Clary Harlowe—!
Dearest, dearest Madam, permit me to speak what I have to say, this once—It is hard, it is very hard, to be forbidden to enter into the cause of all these misunderstandings, because I must not speak disrespectfully of one who supposes me in the way of his ambition, and treats me like a slave—
Whither, whither, Clary—
My dearest Mamma!—My duty will not permit me so far to suppose my father arbitrary, as to make a plea of that arbitrariness to you—
How now, Clary!—O girl!
Your patience, my dearest Mamma:—you were pleased to say, you would hear me with patience.—PERSON in a man is nothing, because I am supposed to be prudent: so my eye is to be disgusted, and my reason not convinced—
Girl, girl!
Thus are my imputed good qualities to be made my punishment; and I am to wedded to a monster—
[Astonishing!—Can this, Clarissa, be from you?

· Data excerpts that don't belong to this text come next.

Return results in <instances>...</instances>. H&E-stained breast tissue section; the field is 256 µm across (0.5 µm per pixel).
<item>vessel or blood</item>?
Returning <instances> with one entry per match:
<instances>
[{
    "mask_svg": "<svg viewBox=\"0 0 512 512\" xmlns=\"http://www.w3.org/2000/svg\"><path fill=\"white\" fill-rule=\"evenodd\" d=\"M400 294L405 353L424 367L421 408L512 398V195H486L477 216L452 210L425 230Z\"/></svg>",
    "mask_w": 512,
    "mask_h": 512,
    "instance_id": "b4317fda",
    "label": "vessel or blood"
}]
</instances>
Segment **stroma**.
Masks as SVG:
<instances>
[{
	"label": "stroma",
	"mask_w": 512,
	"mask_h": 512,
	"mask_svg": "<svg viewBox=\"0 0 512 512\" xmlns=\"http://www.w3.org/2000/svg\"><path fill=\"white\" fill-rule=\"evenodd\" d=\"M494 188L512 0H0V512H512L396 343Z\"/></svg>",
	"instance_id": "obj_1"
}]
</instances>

The man, Madam, person and mind, is a monster in my eye.]—And that I may be induced to bear this treatment, I am to be complimented with being indifferent to all men: yet, at other times, and to serve other purposes, be thought prepossessed in favour of a man against whose moral character lie just objections.—Confined, as if, like the giddiest of creatures, I would run away with this man, and disgrace my whole family! O my dearest Mamma! who can be patient under such treatment?